Yoon, Y. Who Leaves? Interdistrict Magnet School Openings and Enrollment Dynamics in Proximal Schools.
Paper presented at the 2024 SREE and 2024 APPAM conferences
Connecticut has expanded interdistrict magnet schools to reduce racial and socioeconomic segregation across districts, yet their unintended effects on student sorting in nearby schools remain underexamined. Leveraging the staggered rollout of interdistrict magnet school openings between 1998 and 2020, this study examines how these new public school options affect enrollment dynamics in neighboring traditional public and private schools. On average, magnet school openings lead to enrollment declines of about 5 percent in private K8 schools and traditional public high schools. In private K8 schools, the share of White students declines by 3.5 percent, increasing the isolation of Black and Hispanic students. In traditional public high schools, the proportion of students eligible for free or reduced-price lunch rises by 18 percent. The effects on private K8 schools are concentrated outside the Sheff region, while those on traditional public high schools are concentrated within the Sheff region. White student exits from private K8 schools are driven largely by Catholic schools. These findings suggest that equity-driven school choice policies, while designed to reduce segregation, may unintentionally contribute to new forms of isolation in local education markets.
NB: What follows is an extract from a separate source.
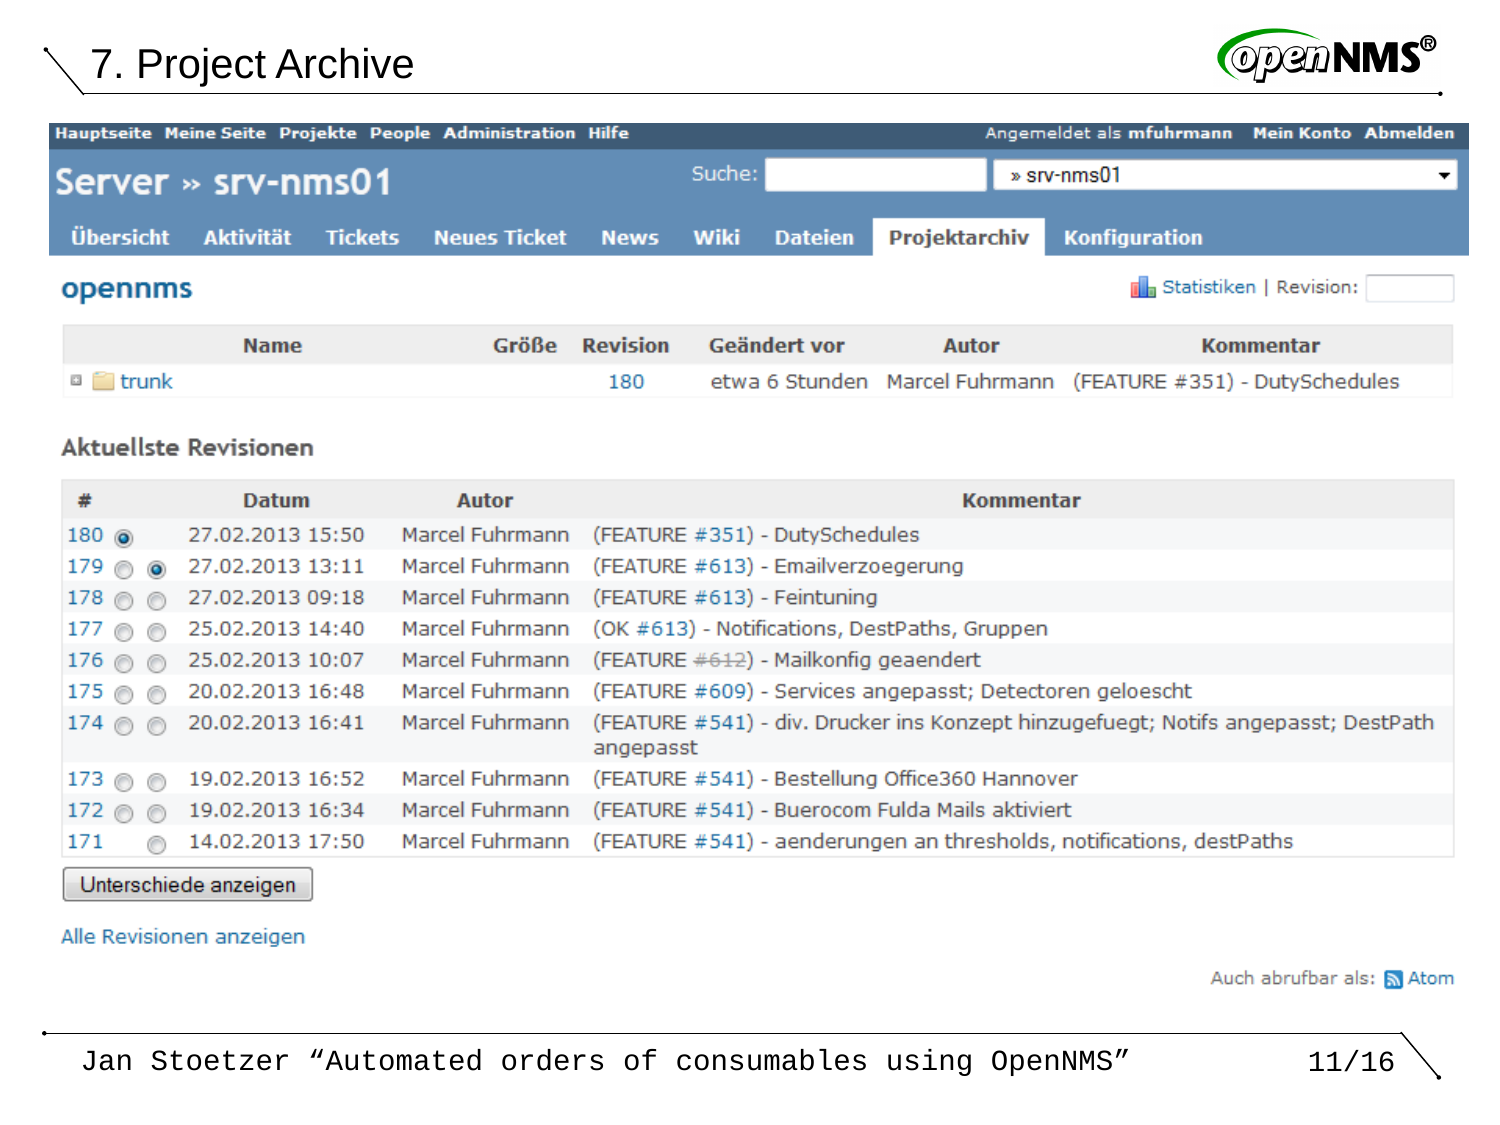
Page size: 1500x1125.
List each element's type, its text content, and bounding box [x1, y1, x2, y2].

Zeng, B. & Yoon, Y. Differentiated International Student Enrollment Trends in the Age of Anti-Globalization: Evidence from Interrupted Time-Series Analysis.
Paper presented at the 2023 ASHE International Higher Education (CIHE) Pre-Conference
Work in Progress
Yoon, Y. Three Levels of Gender Disparities in South Korea’s High School Vocational Education.
Paper presented at the Korea Inequality Research Network 2024 Symposium. Sejong, South Korea | Media Coverage : Kyunghyang
Yoon, Y. H., Yoon, Y., & Dougherty, S. M. Exploratory Technical Education and Postsecondary Outcomes.
Yoon, Y. & Xin, Z. Beyond the Average Effect: Exploring Demographic Heterogeneity Analysis in Education Policy Impact Research.